In healthcare, the term preventable harm differs substantially from that in other industries. Despite receiving evidence-based medical therapies, some patients will inevitably die or sustain complications and problems that are preventable are likely to change over time. It’s important to consider strategies that tease apart preventable harm from inevitable harm, such as:

Assuming all harm is preventable (high sensitivity, low specificity).
Adjusting for preventability (low sensitivity, low specificity).
Linking care received to outcomes (high specificity, low sensitivity).

Assessing Potential Strategies

Virtually all harm has been labeled as inevitable for decades by clinicians, but recent efforts by payers (eg, CMS) have aimed to label all harm as preventable. This strategy could be appropriate when evidence suggests that most harmful events are preventable. However, the problem is most measures of harm are missing one or several of the required validity components. Most harms are preventable to some degree, but we don’t have evidence to tell us how much.

Another strategy could be to use risk-adjustment models to account for preventable and inevitable harm. Such models typically adjust for severity of illnesses, patient demographics, comorbid conditions, and diagnoses, but they do little to motivate efforts to improve care. Surveillance bias and measurement and random error can influence accuracy. Furthermore, these models often support current performance and maintain the status quo.
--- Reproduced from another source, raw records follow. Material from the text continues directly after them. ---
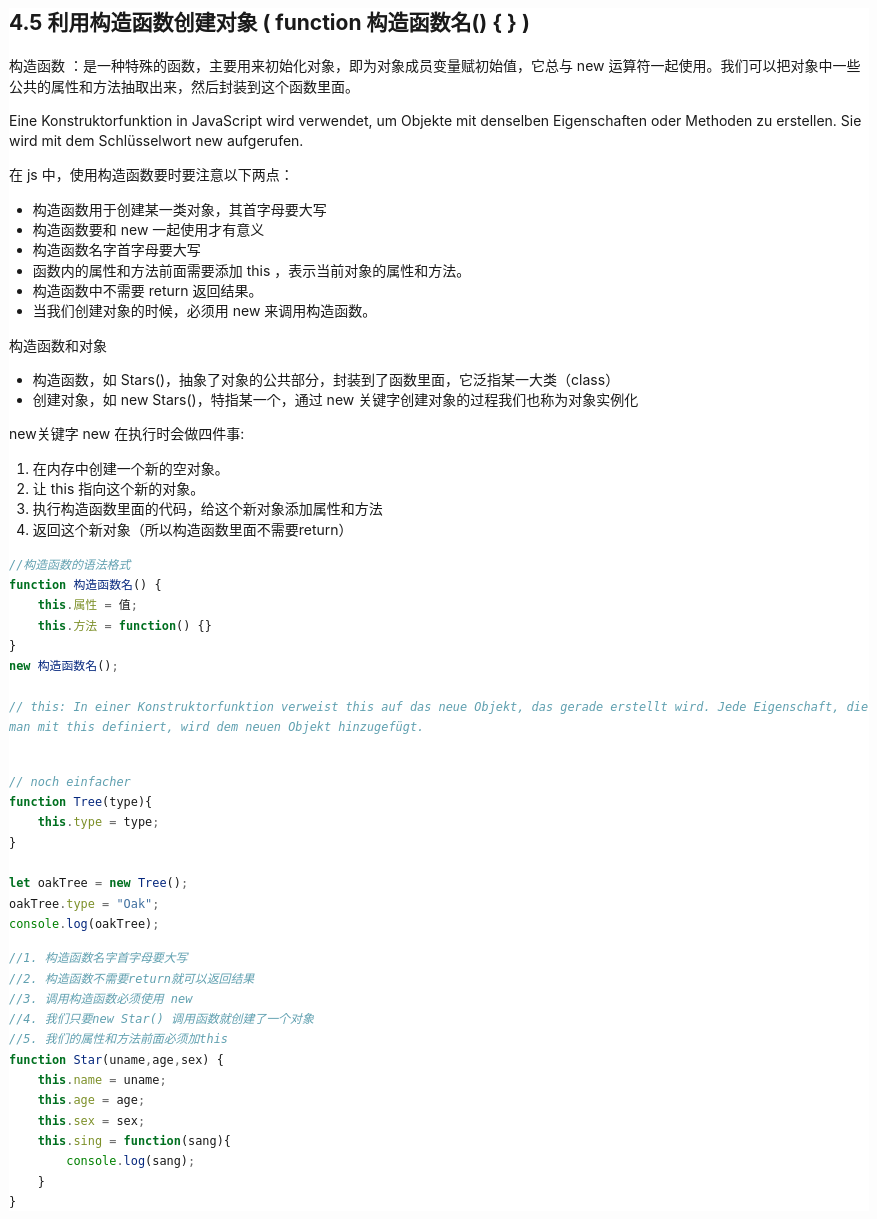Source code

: 
## 4.5 利用构造函数创建对象 ( function 构造函数名() { } )
构造函数 ：是一种特殊的函数，主要用来初始化对象，即为对象成员变量赋初始值，它总与 new 运算符一起使用。我们可以把对象中一些公共的属性和方法抽取出来，然后封装到这个函数里面。

Eine Konstruktorfunktion in JavaScript wird verwendet, um Objekte mit denselben Eigenschaften oder Methoden zu erstellen. Sie wird mit dem Schlüsselwort new aufgerufen.

在 js 中，使用构造函数要时要注意以下两点：
- 构造函数用于创建某一类对象，其首字母要大写
- 构造函数要和 new 一起使用才有意义
- 构造函数名字首字母要大写
- 函数内的属性和方法前面需要添加 this ，表示当前对象的属性和方法。
- 构造函数中不需要 return 返回结果。
- 当我们创建对象的时候，必须用 new 来调用构造函数。

构造函数和对象
- 构造函数，如 Stars()，抽象了对象的公共部分，封装到了函数里面，它泛指某一大类（class）
- 创建对象，如 new Stars()，特指某一个，通过 new 关键字创建对象的过程我们也称为对象实例化


new关键字
new 在执行时会做四件事:
1. 在内存中创建一个新的空对象。
2. 让 this 指向这个新的对象。
3. 执行构造函数里面的代码，给这个新对象添加属性和方法
4. 返回这个新对象（所以构造函数里面不需要return）


```js
//构造函数的语法格式
function 构造函数名() {
    this.属性 = 值;
    this.方法 = function() {}
}
new 构造函数名();

// this: In einer Konstruktorfunktion verweist this auf das neue Objekt, das gerade erstellt wird. Jede Eigenschaft, die man mit this definiert, wird dem neuen Objekt hinzugefügt. 

```

```js

// noch einfacher
function Tree(type){
    this.type = type;
}

let oakTree = new Tree();
oakTree.type = "Oak";
console.log(oakTree);

```

```js
//1. 构造函数名字首字母要大写
//2. 构造函数不需要return就可以返回结果
//3. 调用构造函数必须使用 new
//4. 我们只要new Star() 调用函数就创建了一个对象
//5. 我们的属性和方法前面必须加this
function Star(uname,age,sex) {
    this.name = uname;
    this.age = age;
    this.sex = sex;
    this.sing = function(sang){
        console.log(sang);
    }
}
```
Linking the care received to adverse outcome measures is another approach. For example, outcomes would be labeled a preventable harm if evidence-based therapy or standards were not rendered or were rendered incorrectly and the patient sustained an adverse outcome. Ideally, healthcare organizations could then monitor event rates of these events and payers could create financial incentives to minimize these events. Unfortunately, a precondition of this process-outcome model is that evidence or standards exist on therapies that can prevent the harm, but this isn’t always the case. For example, this method would fail to capture some harmful events that resulted from poor teamwork or other communication errors.

Methods to Move Forward

Given the risks and benefits of these different strategies, science should guide policy. The federal government should invest in the basic science of patient safety to develop scalable measures of preventable harm. Measures should be meaningful to clinicians who will use them to improve care and then aggregate measures to the health system, state, and national levels. It’s also important to make estimates of measurement error transparent while recognizing that tradeoffs must be made between accuracy and costs. Separating hospital efforts that prevent harm from policy efforts that judge performance will also be helpful, and new interventions should be identified to prevent harm. Efforts undertaken without the evidence that’s needed may do more harm than good. Once healthcare can accurately estimate the extent to which harm can be prevented, policy makers can then align payment policies accordingly.